__Source extract__.
-- BEGIN --

# Kick Back Saftey



## blackcherry (Dec 7, 2007)

Hey Jock I just viewed a post on one of our member getting slam by a board which resulted in a rather unfortunate injury which could have been more serious. Kick Back is a serious issue and should not be taken likely. After market products are available and should be view for you safety and the safety of other who might be in the shop while your working. Understanding the cause of a kick back is really basic. It just like throwing a Frisbee if the board tail away from the fence the teeth on the backside of the blade grabs hold and well you know the rest. http://www.woodcraft.com/product/2005067/29397/micro-jig-18-kerf-steelpro-mj-splitter-kit-blue.aspx Also I have this one on my unisaw it called the shark guard….http://www.thesharkguard.com/1videos.php Hope you take a look at the shark guard video also it a great safety product. Trust me on this the Shark Guard is way cheaper than a trip to the E.R…. Take care …BC


----------



## BillWhite (Jul 23, 2007)

Frizzby…..........
I had a freeby ….....ONCE!
Bill


----------



## crank49 (Apr 7, 2010)

Actually it's Frisbee, the original flying disk (according to Wikipedia)


----------



## blackcherry (Dec 7, 2007)

Correction(s) made, just don't get hit by one…BC


----------



## BillWhite (Jul 23, 2007)

OOOPS! Back to spelling class, but I still had a freeby.
Bill


----------



## Lenny (Sep 28, 2008)

Thanks for looking out for us Wilson. Periodic reminders are helpful. Any one of us can become complacent regarding shop safety. As you reference above, adequate safety features go a long way in preventing accidents.


----------

-- END --

__Exercise aim__.
Reproduce the kickback safety thread word for word, from "Frizzby….........." up to and including "(according to Wikipedia)". The entries have no connection to the kickback safety thread.

Dataset entries

-- BEGIN --

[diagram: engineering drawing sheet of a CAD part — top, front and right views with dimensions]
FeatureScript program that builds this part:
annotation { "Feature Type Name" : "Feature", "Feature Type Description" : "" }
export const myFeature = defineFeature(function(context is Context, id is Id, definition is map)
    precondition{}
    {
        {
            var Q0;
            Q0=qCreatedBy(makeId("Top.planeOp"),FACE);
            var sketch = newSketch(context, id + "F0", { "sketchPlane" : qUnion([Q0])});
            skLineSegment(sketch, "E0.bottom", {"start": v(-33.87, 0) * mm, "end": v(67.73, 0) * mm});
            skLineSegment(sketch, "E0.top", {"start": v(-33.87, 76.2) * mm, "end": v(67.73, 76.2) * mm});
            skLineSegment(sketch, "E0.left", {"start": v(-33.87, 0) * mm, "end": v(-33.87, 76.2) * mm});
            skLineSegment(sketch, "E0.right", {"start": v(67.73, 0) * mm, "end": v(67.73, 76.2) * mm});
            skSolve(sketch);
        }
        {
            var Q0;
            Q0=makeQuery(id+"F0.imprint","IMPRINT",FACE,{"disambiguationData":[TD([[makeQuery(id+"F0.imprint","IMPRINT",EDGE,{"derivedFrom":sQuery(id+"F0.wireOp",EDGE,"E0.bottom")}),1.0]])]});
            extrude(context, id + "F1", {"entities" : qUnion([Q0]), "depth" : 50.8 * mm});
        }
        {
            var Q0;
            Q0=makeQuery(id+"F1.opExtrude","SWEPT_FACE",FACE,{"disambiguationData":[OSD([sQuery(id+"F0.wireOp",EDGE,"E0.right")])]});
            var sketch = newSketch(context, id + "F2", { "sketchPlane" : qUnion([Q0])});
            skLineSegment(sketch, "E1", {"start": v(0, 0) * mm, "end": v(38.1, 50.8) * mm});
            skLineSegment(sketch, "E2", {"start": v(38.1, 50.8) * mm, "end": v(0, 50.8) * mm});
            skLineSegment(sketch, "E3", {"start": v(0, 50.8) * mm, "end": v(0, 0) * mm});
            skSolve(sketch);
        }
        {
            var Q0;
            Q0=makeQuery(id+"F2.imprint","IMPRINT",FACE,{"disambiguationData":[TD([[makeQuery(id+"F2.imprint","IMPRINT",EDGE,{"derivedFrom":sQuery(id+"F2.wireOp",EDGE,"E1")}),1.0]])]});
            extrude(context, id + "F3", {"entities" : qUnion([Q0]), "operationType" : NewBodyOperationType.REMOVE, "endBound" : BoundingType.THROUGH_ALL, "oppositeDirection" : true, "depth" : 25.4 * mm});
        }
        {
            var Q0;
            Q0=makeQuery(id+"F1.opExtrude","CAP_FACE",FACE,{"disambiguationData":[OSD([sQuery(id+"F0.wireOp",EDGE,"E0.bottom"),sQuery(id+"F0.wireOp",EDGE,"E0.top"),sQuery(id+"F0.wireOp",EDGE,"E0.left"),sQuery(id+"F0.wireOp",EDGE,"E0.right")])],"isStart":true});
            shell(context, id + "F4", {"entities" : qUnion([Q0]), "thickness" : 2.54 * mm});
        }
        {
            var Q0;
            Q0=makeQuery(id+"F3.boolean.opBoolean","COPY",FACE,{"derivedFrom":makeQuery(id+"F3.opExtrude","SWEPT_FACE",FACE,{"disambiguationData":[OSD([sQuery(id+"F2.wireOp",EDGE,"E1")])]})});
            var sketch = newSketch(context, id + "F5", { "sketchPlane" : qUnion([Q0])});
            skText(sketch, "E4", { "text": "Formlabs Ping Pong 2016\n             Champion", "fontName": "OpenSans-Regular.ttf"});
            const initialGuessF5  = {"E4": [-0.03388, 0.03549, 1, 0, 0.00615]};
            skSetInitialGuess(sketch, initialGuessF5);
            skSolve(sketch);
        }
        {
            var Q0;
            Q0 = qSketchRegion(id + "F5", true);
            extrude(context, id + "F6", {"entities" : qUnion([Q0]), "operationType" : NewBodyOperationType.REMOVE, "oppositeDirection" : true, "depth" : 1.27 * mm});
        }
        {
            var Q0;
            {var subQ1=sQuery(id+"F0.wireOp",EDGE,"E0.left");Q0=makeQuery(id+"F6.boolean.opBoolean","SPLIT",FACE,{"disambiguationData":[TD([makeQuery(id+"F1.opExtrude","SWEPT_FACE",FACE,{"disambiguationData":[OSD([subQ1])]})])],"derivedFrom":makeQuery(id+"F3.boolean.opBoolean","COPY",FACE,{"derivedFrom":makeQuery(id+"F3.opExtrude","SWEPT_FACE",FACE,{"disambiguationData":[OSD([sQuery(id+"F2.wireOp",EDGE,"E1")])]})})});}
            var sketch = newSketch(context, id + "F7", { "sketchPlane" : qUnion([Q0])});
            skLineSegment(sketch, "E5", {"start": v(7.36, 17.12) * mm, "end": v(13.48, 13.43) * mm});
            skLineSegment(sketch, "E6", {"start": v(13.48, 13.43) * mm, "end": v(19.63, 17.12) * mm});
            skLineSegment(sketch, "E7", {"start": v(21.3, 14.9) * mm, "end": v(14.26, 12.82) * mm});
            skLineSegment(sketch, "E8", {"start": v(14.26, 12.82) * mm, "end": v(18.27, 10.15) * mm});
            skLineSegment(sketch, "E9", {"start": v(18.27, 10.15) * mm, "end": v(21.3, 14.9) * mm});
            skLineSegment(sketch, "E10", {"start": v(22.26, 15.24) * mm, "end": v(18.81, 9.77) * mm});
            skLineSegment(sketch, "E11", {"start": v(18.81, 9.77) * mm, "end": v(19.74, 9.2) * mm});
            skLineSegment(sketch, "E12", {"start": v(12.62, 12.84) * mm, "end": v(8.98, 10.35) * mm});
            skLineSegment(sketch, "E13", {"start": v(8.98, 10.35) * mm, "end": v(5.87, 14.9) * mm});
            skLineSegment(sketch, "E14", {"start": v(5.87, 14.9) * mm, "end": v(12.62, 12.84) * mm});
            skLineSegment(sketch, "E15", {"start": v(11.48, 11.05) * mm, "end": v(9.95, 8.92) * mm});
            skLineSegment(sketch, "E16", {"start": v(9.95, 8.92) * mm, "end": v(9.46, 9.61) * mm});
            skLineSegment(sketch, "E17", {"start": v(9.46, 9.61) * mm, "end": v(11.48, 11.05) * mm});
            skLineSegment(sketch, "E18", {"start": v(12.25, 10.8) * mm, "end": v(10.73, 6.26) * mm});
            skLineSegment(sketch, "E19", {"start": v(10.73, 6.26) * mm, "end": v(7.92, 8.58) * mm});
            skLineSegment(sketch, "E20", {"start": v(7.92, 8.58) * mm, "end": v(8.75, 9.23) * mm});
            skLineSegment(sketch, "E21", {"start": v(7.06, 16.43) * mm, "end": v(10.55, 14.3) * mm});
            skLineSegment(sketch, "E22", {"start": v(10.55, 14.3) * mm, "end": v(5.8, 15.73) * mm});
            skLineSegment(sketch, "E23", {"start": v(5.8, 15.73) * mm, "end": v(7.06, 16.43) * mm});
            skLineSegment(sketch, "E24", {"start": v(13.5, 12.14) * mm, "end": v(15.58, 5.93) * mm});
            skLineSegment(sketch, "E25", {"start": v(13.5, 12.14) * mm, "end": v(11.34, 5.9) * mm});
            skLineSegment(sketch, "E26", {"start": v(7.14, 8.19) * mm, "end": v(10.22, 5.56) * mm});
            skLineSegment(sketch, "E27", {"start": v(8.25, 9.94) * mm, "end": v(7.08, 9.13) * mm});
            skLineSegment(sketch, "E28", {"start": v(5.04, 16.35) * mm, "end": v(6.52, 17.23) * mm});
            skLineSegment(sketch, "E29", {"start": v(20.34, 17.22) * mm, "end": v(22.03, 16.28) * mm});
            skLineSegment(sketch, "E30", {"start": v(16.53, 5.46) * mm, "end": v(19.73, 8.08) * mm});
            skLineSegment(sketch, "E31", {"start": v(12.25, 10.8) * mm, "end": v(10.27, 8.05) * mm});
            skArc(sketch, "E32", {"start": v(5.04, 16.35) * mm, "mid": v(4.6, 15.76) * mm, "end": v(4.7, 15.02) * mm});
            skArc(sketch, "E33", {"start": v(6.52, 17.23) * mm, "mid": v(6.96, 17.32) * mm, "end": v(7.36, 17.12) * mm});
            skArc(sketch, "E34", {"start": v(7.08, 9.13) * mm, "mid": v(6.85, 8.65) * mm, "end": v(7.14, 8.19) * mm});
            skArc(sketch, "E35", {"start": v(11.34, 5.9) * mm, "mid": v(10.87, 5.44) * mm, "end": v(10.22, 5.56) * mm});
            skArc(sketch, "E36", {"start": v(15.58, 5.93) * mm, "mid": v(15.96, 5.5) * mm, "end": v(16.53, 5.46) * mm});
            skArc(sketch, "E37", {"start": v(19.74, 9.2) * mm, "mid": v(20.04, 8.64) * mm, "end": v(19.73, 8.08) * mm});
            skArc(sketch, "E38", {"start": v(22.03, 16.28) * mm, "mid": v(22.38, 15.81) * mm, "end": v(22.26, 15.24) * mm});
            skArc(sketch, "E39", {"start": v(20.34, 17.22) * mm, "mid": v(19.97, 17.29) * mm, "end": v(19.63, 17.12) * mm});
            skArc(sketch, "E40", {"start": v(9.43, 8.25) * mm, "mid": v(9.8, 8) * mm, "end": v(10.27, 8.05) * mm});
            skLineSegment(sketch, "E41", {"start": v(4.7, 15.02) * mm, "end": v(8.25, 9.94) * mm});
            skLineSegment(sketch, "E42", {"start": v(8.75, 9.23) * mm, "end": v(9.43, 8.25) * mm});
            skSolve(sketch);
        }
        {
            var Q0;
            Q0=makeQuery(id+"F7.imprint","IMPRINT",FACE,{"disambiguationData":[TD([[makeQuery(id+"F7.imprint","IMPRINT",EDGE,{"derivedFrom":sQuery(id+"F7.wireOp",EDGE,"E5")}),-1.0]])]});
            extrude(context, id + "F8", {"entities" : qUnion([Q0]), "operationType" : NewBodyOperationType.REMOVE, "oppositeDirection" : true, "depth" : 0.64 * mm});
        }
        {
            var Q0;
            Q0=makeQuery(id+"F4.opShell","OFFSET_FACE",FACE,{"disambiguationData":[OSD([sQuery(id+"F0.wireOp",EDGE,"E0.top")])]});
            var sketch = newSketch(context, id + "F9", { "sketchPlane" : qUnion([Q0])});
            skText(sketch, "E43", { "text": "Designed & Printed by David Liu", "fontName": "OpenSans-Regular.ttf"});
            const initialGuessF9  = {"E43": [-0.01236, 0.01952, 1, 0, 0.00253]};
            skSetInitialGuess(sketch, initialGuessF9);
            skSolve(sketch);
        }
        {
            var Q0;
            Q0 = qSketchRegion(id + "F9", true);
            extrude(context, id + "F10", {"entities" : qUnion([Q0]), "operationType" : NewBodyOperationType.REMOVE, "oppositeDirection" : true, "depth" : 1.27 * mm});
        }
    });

-- END --

__The output__.
Frizzby…..........
I had a freeby ….....ONCE!
Bill


----------



## crank49 (Apr 7, 2010)

Actually it's Frisbee, the original flying disk (according to Wikipedia)